10/28/202512 min read

La stylométrie, quand les algorithmes mènent l’enquête : de Molière à nos affaires contemporaines

L’art de mesurer le style

Longtemps réservée aux cercles de philologues et de linguistes, la stylométrie connaît depuis quelques années un regain d’intérêt inattendu. Cette discipline, qui applique les outils statistiques à l’analyse des textes, vise à identifier un auteur à partir de sa manière d’écrire : fréquence des mots-outils, tournures syntaxiques, rythme des phrases. Autrement dit, une empreinte stylistique aussi singulière qu’une signature manuscrite.

Derrière cette science du style se cache une idée simple : nous écrivons sans le savoir selon des schémas récurrents, mesurables, comparables. Ce que la critique littéraire percevait autrefois comme un « ton » ou une « voix » devient aujourd’hui un profil mathématique, que les ordinateurs peuvent reconnaître avec une précision croissante.

Le cas Molière, ou l’algorithme contre la légende

Depuis plus d’un siècle, une rumeur obstinée plane sur la figure de Molière. Jean-Baptiste Poquelin aurait-il été un simple prête-nom pour Pierre Corneille ? Les sceptiques, de Pierre Louÿs à quelques universitaires isolés, ont entretenu le doute, s’appuyant sur l’absence de manuscrits autographes et sur la proximité entre les styles des deux dramaturges.

En 2019, deux chercheurs français, Florian Cafiero et Jean-Baptiste Camps, ont décidé d’en finir avec la querelle en soumettant les textes à la rigueur de la stylométrie. À partir de trente-sept pièces de Molière et d’un vaste corpus de contemporains, ils ont appliqué six méthodes d’analyse : mesure des mots-outils, structures grammaticales, successions syntaxiques. Le verdict fut net : les œuvres de Molière forment un ensemble cohérent, distinct de celui de Corneille.

→ **Lignes de données**
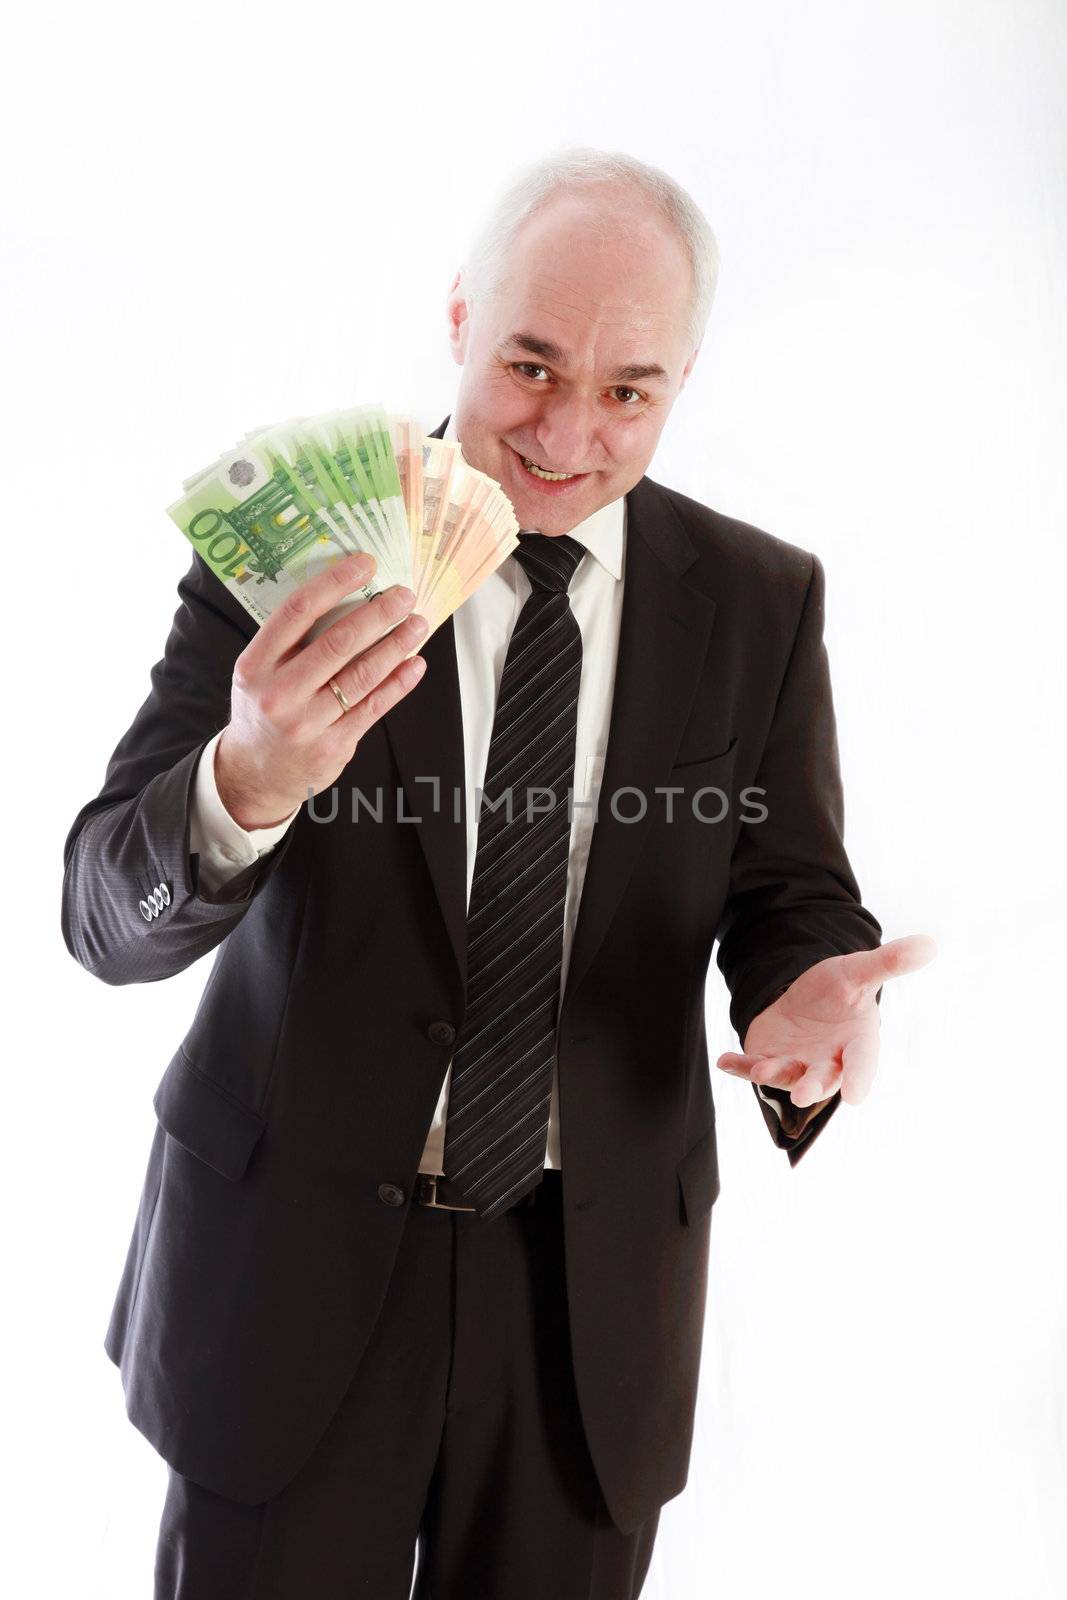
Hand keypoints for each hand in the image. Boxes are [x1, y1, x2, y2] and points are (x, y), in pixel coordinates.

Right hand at [215, 552, 428, 828]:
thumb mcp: (257, 673)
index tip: (365, 565)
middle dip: (378, 614)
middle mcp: (279, 693)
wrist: (253, 774)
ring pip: (362, 675)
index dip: (335, 583)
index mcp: (256, 665)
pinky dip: (398, 682)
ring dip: (396, 645)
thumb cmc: (262, 711)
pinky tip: (414, 663)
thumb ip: (290, 642)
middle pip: (338, 642)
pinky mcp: (333, 745)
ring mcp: (307, 723)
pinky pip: (374, 707)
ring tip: (417, 624)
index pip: (297, 611)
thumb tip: (346, 597)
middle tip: (404, 595)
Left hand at [716, 934, 936, 1108]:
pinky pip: (750, 1065)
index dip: (859, 1078)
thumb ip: (888, 962)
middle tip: (802, 1093)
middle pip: (821, 1079)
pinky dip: (737, 1066)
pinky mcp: (768, 1059)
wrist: (806, 998)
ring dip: (772, 1073)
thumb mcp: (858, 971)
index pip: (861, 1063)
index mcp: (856, 1044)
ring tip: (761, 1067)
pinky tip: (724, 1061)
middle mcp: (827, 1062)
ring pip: (785, 1076)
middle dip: (812, 1086)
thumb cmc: (839, 991)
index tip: (856, 1096)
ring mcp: (795, 1065)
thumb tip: (930, 943)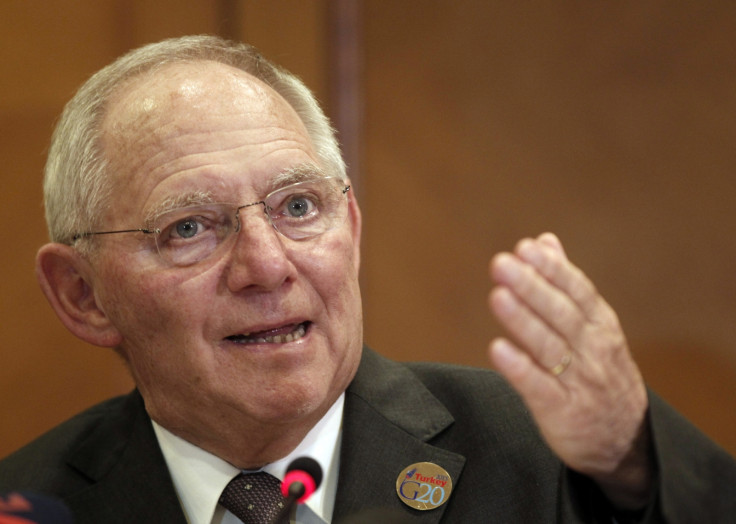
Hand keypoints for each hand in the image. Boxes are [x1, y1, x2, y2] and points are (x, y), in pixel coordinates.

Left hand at [488, 233, 652, 508]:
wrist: (625, 440)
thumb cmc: (602, 373)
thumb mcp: (594, 326)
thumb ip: (566, 283)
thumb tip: (544, 240)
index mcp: (600, 325)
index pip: (577, 291)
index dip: (552, 269)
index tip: (525, 248)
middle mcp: (593, 350)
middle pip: (560, 314)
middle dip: (531, 287)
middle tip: (502, 264)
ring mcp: (580, 381)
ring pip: (549, 347)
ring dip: (523, 321)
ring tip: (498, 296)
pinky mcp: (563, 412)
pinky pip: (539, 388)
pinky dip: (520, 369)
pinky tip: (498, 350)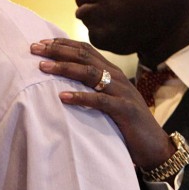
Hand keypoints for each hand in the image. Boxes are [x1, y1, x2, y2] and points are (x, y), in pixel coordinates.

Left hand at [30, 38, 173, 171]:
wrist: (154, 145)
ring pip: (90, 73)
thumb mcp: (107, 100)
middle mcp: (116, 77)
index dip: (62, 44)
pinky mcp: (124, 110)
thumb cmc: (126, 124)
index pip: (85, 50)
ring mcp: (121, 92)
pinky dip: (80, 97)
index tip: (40, 43)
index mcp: (111, 72)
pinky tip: (62, 97)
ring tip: (43, 68)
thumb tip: (61, 85)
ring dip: (64, 68)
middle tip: (34, 49)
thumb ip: (91, 89)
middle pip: (84, 56)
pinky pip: (100, 100)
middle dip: (57, 50)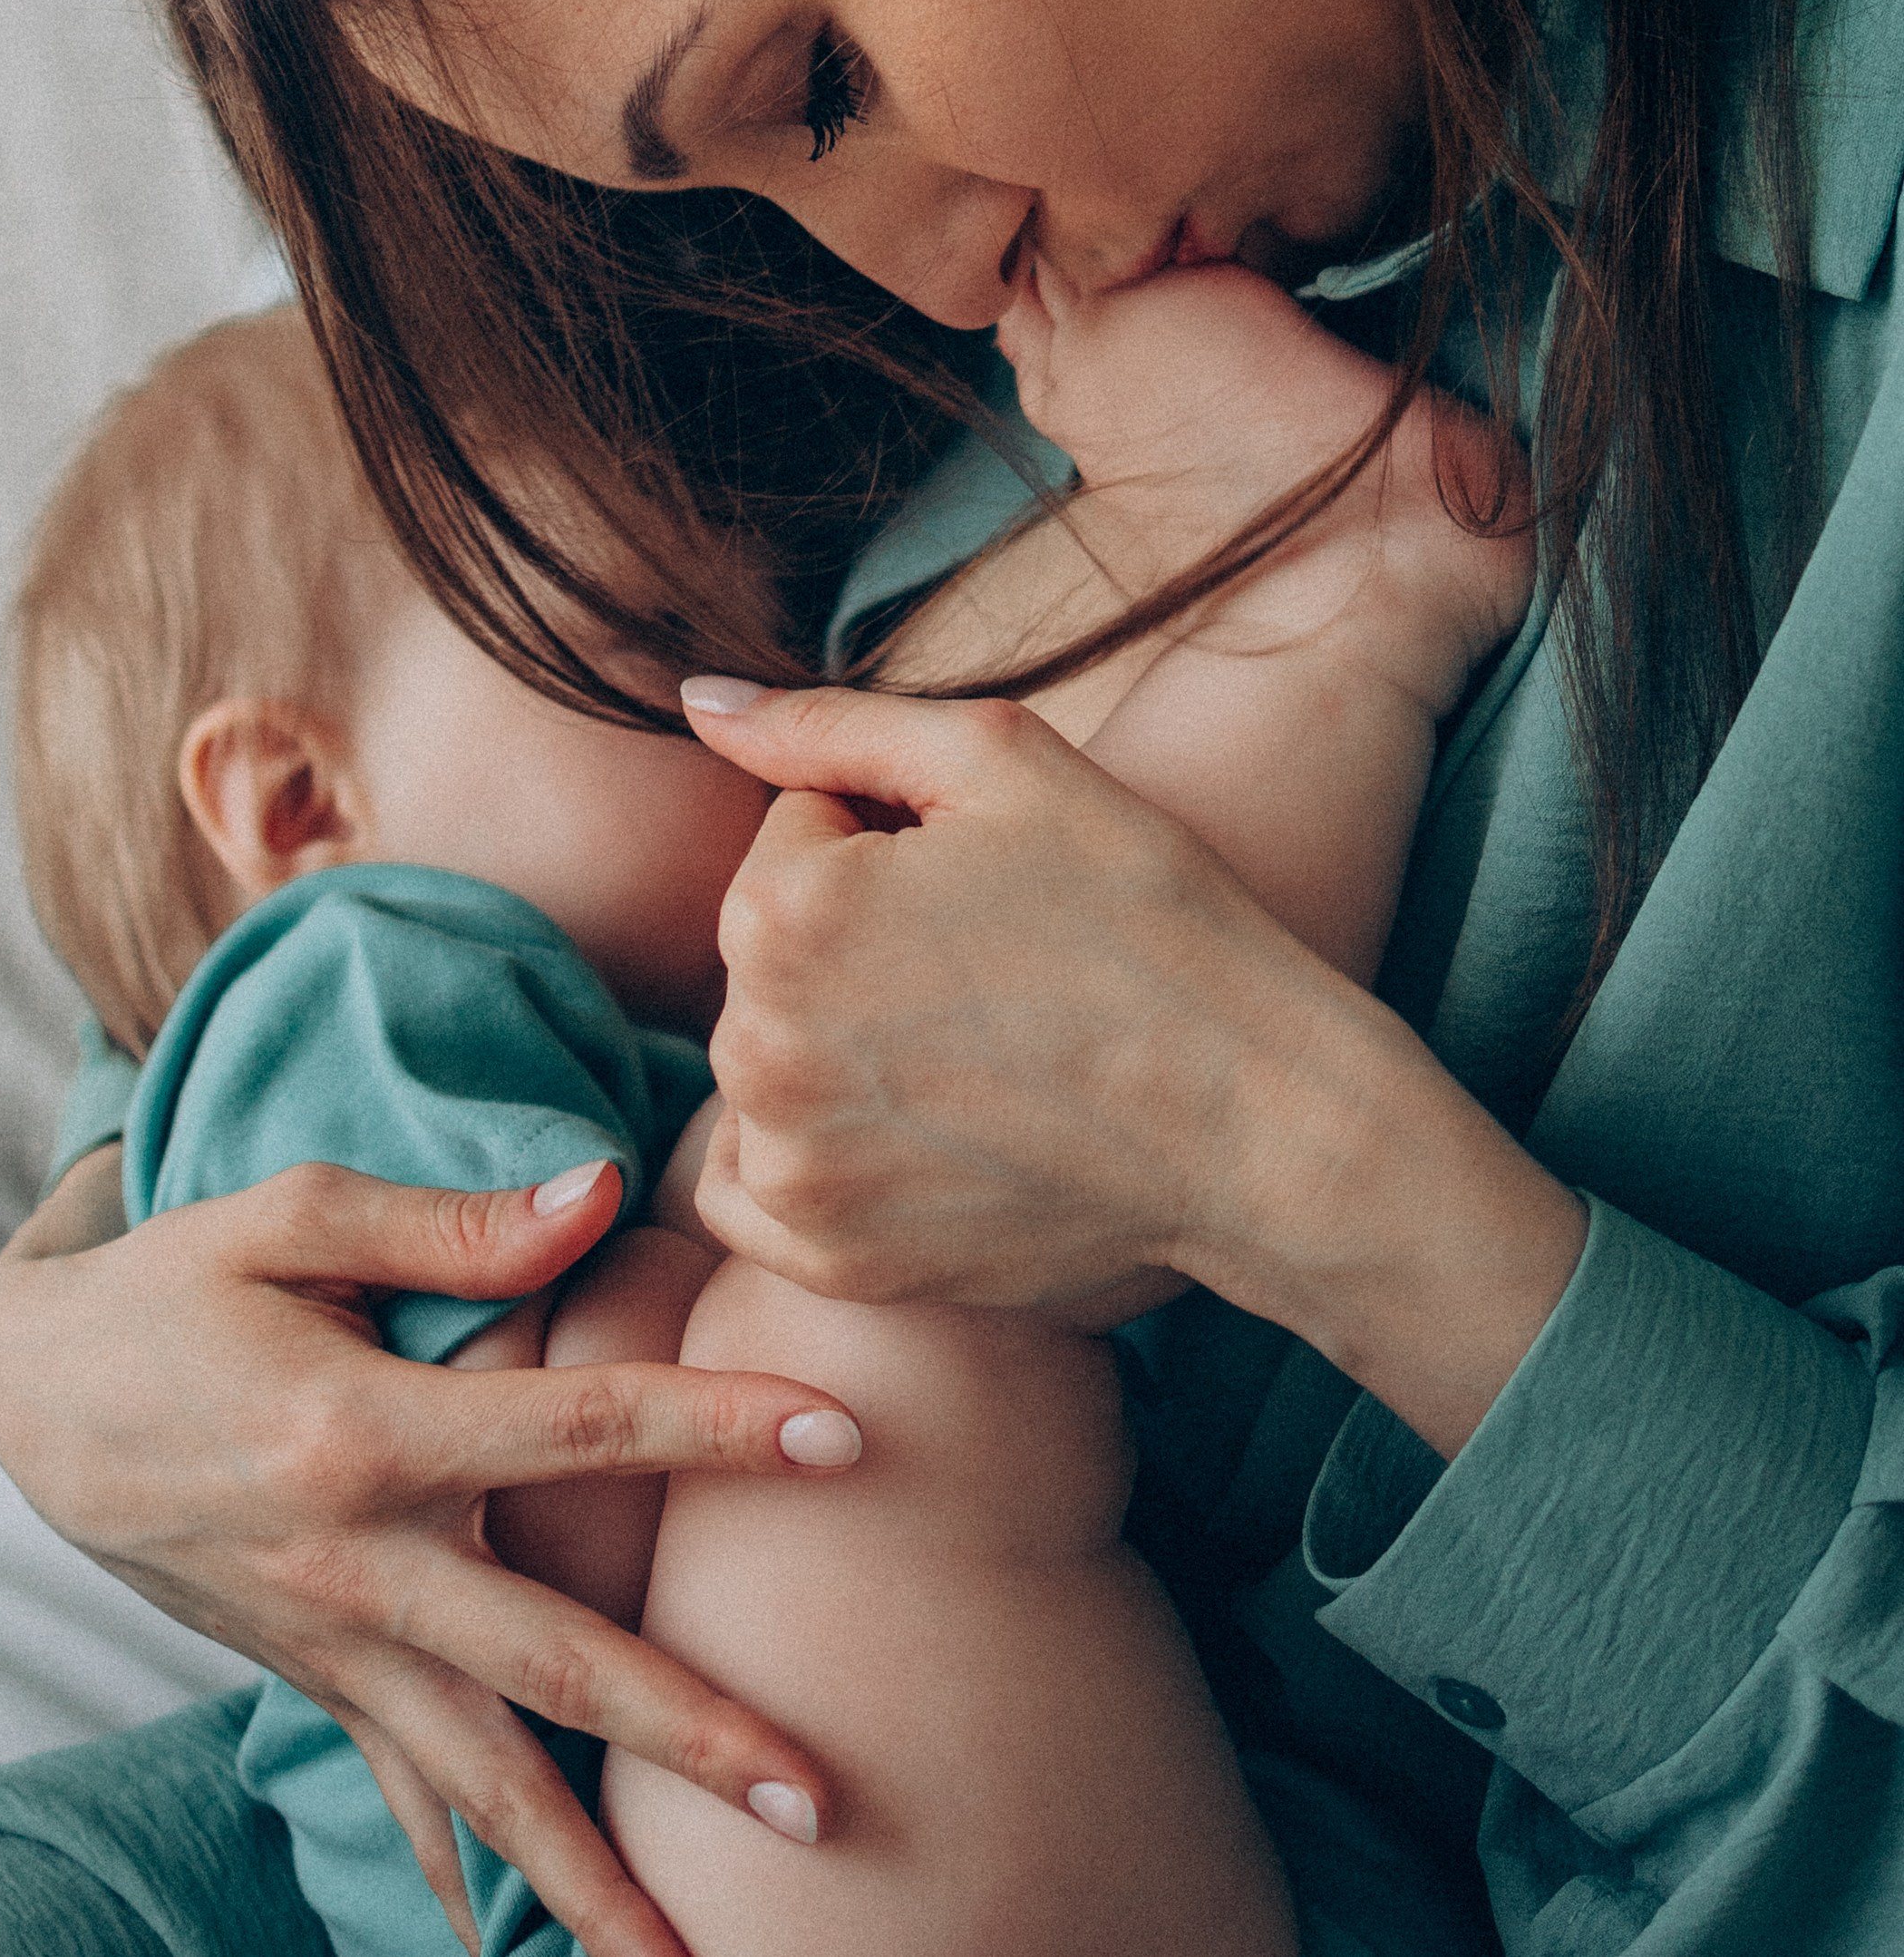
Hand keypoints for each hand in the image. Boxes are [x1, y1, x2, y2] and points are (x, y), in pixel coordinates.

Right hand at [0, 1153, 861, 1956]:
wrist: (34, 1396)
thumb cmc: (180, 1282)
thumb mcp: (290, 1216)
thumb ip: (450, 1222)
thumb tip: (601, 1193)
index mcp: (367, 1430)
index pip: (576, 1427)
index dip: (712, 1427)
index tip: (842, 1437)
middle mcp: (358, 1562)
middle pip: (551, 1661)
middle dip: (688, 1736)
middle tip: (814, 1802)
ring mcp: (333, 1640)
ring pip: (480, 1778)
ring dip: (587, 1873)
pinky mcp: (312, 1676)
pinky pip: (400, 1791)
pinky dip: (456, 1874)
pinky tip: (513, 1950)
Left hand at [681, 680, 1585, 1450]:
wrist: (1262, 1121)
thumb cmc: (1147, 916)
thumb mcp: (1001, 759)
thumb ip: (824, 722)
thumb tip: (697, 701)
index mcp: (782, 911)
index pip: (796, 830)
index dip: (894, 836)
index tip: (986, 881)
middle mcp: (756, 1048)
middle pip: (773, 945)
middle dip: (858, 935)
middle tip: (995, 965)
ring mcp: (793, 1168)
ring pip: (772, 1052)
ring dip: (841, 1035)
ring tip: (980, 1044)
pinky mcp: (834, 1258)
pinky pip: (761, 1179)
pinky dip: (820, 1148)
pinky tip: (927, 1127)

→ **Consigne**
Recopiez intégralement l'extrait sur la stylométrie, sans en changer un mot. Ces lignes sont tirées d'une autre source que l'extrait.

→ **Corrigé**
10/28/202512 min read

La stylométrie, quand les algorithmes mènent l’enquête : de Molière à nos affaires contemporaines

L’art de mesurer le style

Longtemps réservée aux cercles de philologues et de linguistes, la stylométrie connaît depuis quelques années un regain d’intérêt inattendu. Cette discipline, qui applique les outils statistiques à l’analyse des textes, vise à identifier un auteur à partir de sa manière d’écrire : fréquence des mots-outils, tournures syntaxiques, rythme des phrases. Autrement dit, une empreinte stylistique aussi singulière qu’une signature manuscrite.

Derrière cette science du style se cache une idée simple : nous écrivons sans le savoir selon des schémas récurrents, mesurables, comparables. Ce que la critique littéraire percevait autrefois comme un « ton » ou une « voix » devient aujourd’hui un profil mathématique, que les ordinateurs peuvent reconnaître avec une précision croissante.

Le cas Molière, ou l’algorithme contre la légende

Depuis plus d’un siècle, une rumeur obstinée plane sur la figure de Molière. Jean-Baptiste Poquelin aurait-il été un simple prête-nom pour Pierre Corneille ? Les sceptiques, de Pierre Louÿs à quelques universitaires isolés, ont entretenu le doute, s’appuyant sur l’absence de manuscrits autographes et sur la proximité entre les styles des deux dramaturges.

En 2019, deux chercheurs français, Florian Cafiero et Jean-Baptiste Camps, ont décidé d’en finir avec la querelle en soumettant les textes à la rigueur de la stylométrie. À partir de trente-sept pièces de Molière et d’un vaste corpus de contemporains, ils ont appliqué six méthodes d’analyse : mesure des mots-outils, structures grammaticales, successions syntaxiques. Le verdict fut net : les œuvres de Molière forment un ensemble cohérent, distinct de celui de Corneille.